> WORK TO BE COMPLETED
Give back, word for word, the lines in the listing below from the one holding "into multiple images" down to the one holding "## Public API", both ends included.

> SUPPLIED MATERIAL
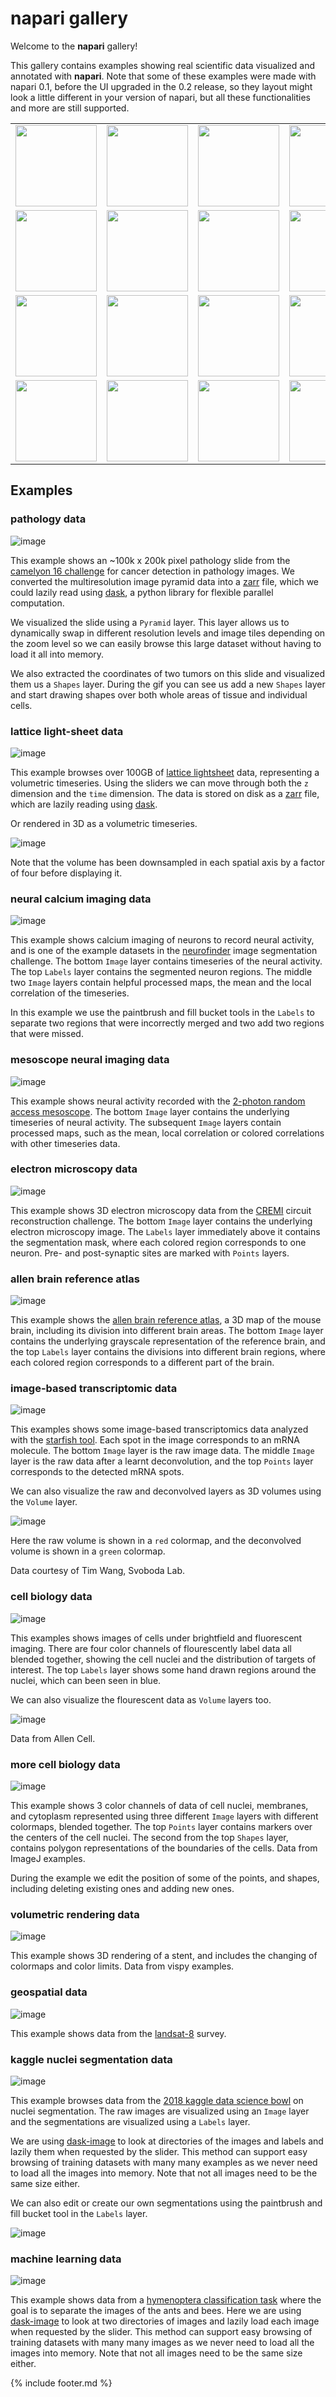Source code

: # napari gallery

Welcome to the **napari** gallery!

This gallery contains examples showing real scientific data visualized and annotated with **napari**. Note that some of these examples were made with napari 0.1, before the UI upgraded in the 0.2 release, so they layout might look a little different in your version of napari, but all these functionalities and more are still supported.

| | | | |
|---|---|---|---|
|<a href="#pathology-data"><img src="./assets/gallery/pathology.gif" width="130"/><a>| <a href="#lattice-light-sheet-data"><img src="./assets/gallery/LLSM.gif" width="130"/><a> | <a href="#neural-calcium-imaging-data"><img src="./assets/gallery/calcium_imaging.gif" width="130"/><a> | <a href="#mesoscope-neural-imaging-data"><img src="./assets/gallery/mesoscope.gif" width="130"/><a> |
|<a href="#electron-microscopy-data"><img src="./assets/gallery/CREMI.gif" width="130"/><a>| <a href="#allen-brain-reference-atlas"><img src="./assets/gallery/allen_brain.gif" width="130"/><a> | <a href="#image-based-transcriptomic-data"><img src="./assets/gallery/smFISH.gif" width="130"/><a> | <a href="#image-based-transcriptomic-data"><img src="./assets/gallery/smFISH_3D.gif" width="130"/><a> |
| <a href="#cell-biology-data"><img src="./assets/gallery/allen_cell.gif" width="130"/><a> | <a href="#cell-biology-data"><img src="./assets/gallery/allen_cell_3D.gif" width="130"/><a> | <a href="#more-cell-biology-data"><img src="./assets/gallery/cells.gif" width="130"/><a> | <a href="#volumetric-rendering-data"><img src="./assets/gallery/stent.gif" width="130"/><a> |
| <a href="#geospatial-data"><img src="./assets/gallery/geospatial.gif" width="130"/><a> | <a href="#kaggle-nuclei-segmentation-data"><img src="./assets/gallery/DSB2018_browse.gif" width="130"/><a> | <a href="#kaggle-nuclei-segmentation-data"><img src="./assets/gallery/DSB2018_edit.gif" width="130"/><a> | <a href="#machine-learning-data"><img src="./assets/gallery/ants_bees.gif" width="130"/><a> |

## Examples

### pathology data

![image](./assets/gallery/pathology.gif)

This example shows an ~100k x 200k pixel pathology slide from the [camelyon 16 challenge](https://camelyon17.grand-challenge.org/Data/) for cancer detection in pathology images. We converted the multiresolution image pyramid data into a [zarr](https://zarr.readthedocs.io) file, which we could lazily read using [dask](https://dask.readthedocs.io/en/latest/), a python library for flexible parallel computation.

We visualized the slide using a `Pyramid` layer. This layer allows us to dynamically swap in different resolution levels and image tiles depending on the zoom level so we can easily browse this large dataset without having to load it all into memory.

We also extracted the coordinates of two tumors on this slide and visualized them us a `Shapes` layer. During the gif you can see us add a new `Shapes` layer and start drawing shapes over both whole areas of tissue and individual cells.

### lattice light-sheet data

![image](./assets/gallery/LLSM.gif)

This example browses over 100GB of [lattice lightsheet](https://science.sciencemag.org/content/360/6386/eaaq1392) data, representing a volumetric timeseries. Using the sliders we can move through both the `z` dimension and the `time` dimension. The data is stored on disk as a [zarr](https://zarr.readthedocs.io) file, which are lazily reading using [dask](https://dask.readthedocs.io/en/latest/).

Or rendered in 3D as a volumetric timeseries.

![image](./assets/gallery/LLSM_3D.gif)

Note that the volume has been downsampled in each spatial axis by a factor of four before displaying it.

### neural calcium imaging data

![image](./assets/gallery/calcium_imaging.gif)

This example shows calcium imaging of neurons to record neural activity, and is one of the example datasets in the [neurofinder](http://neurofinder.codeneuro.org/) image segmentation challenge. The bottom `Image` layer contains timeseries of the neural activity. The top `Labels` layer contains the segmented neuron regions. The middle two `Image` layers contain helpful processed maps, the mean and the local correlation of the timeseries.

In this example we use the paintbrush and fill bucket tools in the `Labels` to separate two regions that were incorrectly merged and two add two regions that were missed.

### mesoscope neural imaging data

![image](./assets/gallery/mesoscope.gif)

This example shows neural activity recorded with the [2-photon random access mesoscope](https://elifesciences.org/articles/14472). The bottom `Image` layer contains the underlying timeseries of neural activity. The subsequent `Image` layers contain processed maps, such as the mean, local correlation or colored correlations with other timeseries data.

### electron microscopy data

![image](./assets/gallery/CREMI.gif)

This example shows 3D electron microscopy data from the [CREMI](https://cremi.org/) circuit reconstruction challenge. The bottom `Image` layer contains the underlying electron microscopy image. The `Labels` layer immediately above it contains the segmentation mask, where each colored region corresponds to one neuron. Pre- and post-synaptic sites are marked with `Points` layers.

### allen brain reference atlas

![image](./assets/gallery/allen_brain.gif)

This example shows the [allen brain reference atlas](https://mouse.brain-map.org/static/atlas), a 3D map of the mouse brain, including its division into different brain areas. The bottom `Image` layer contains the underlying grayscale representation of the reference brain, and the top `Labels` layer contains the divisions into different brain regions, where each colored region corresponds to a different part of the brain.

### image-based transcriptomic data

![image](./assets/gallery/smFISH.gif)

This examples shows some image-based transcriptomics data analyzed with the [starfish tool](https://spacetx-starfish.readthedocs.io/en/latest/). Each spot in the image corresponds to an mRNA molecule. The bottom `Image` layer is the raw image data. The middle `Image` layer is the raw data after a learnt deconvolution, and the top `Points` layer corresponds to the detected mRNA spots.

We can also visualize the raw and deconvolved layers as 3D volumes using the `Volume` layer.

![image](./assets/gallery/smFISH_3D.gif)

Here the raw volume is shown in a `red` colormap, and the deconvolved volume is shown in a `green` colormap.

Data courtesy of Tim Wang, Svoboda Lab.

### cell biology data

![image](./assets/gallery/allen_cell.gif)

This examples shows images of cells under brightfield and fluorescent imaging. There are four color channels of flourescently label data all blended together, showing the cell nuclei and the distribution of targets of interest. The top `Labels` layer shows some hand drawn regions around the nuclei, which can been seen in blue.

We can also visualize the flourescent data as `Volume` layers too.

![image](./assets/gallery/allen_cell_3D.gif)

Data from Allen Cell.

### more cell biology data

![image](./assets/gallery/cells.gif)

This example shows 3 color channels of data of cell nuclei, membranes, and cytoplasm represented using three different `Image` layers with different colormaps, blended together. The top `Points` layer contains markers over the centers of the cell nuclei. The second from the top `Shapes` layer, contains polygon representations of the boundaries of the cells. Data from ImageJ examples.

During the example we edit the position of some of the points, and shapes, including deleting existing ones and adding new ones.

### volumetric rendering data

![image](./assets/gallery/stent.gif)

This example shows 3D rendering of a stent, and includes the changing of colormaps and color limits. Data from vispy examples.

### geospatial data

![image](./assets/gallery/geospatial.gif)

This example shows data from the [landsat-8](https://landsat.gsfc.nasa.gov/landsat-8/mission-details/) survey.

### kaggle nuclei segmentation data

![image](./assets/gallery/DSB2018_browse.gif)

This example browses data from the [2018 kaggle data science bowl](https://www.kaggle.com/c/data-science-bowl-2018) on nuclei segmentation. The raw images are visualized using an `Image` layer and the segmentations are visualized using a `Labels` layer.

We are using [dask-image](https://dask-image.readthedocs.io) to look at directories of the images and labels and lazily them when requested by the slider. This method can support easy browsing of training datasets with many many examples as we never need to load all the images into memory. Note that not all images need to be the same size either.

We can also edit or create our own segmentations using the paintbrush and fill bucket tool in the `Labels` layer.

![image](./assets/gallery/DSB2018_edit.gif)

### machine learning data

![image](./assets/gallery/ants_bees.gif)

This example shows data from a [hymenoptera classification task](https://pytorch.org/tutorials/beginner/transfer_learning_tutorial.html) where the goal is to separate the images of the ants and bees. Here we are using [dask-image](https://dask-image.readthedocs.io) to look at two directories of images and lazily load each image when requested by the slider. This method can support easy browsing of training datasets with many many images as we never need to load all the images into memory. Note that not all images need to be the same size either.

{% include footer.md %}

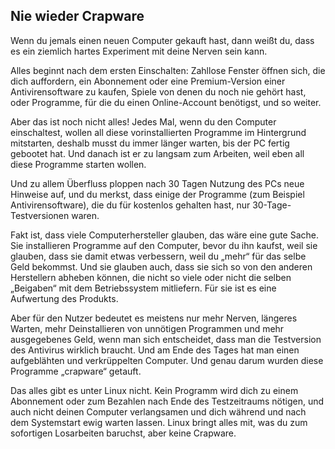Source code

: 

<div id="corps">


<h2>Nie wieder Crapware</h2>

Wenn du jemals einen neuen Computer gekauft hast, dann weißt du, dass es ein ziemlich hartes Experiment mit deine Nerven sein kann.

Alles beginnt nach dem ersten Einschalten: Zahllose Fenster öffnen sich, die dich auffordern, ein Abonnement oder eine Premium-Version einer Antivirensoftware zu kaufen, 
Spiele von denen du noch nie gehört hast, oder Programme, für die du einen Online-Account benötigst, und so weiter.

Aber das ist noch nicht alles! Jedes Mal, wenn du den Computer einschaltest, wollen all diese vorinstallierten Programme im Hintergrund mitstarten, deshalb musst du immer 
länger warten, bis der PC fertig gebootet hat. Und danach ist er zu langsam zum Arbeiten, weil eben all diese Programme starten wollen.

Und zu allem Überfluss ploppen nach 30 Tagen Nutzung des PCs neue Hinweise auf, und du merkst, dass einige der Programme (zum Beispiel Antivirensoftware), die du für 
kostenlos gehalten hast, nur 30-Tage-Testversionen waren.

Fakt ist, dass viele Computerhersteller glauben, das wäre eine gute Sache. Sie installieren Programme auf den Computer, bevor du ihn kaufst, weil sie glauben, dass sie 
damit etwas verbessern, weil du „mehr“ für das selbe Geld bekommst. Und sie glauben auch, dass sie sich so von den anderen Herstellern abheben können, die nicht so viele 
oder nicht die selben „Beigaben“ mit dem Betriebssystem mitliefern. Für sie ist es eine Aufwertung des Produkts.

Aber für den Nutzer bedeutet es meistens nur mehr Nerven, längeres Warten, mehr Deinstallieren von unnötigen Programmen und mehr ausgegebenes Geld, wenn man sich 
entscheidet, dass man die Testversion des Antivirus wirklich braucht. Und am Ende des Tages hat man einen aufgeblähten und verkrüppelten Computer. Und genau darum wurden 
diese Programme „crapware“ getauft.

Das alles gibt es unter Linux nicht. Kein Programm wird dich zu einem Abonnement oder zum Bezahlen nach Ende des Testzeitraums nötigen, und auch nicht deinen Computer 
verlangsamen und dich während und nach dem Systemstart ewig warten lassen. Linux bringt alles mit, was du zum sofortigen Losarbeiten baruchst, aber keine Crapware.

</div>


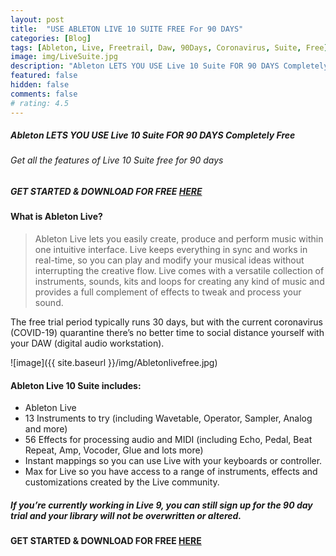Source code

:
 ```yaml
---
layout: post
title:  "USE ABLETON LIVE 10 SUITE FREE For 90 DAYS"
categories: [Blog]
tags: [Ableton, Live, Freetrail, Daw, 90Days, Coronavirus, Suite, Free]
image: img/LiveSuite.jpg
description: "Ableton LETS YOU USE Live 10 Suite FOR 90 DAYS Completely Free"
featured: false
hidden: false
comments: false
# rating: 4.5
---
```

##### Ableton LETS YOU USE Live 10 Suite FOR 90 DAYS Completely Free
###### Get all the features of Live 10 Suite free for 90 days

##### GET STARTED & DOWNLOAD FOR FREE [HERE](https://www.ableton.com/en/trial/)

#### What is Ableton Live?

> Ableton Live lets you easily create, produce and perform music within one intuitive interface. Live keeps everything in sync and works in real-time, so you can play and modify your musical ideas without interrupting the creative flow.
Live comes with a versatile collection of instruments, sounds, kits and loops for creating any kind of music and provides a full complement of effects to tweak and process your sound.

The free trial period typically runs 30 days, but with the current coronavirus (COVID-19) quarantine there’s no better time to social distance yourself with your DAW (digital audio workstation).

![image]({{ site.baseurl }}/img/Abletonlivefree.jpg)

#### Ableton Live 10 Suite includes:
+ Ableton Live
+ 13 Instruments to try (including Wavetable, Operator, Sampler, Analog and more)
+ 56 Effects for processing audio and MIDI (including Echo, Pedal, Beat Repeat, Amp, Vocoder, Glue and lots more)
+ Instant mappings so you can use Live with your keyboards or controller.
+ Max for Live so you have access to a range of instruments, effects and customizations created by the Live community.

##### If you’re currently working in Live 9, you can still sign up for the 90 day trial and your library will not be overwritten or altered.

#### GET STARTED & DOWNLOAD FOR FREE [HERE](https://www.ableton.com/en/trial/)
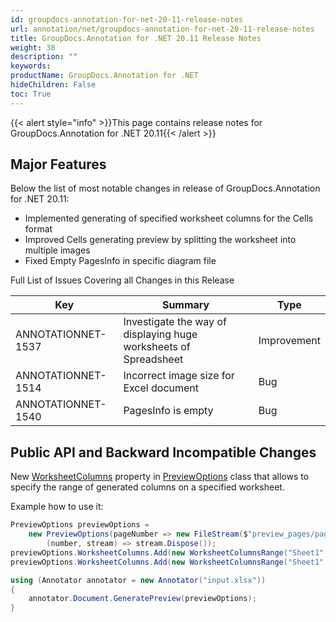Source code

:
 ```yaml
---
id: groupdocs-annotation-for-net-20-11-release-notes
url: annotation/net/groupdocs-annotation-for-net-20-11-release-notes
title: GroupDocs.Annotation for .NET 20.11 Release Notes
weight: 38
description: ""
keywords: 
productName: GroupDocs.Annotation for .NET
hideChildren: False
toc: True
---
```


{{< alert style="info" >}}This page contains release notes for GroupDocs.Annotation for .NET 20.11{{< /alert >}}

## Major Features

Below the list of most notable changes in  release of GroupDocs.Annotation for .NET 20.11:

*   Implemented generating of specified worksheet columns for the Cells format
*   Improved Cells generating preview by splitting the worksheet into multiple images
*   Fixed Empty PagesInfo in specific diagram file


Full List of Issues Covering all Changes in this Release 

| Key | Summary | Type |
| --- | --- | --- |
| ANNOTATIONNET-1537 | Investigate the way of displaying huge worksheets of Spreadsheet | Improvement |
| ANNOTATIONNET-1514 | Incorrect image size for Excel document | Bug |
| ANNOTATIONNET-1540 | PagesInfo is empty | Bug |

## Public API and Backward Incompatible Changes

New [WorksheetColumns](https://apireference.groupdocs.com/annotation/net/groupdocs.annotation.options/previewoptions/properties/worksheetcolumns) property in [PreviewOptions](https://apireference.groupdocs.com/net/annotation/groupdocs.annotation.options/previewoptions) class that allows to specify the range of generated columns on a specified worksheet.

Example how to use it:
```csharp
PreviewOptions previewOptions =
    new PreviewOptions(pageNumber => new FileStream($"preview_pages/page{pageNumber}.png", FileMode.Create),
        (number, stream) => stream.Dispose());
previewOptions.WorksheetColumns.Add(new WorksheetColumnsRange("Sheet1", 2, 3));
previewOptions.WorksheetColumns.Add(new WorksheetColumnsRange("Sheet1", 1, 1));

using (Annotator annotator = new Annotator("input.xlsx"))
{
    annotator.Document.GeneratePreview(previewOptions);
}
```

> RESPONSE AREA
*   Improved Cells generating preview by splitting the worksheet into multiple images
*   Fixed Empty PagesInfo in specific diagram file


Full List of Issues Covering all Changes in this Release 

| Key | Summary | Type |
| --- | --- | --- |
| ANNOTATIONNET-1537 | Investigate the way of displaying huge worksheets of Spreadsheet | Improvement |
| ANNOTATIONNET-1514 | Incorrect image size for Excel document | Bug |
| ANNOTATIONNET-1540 | PagesInfo is empty | Bug |

## Public API and Backward Incompatible Changes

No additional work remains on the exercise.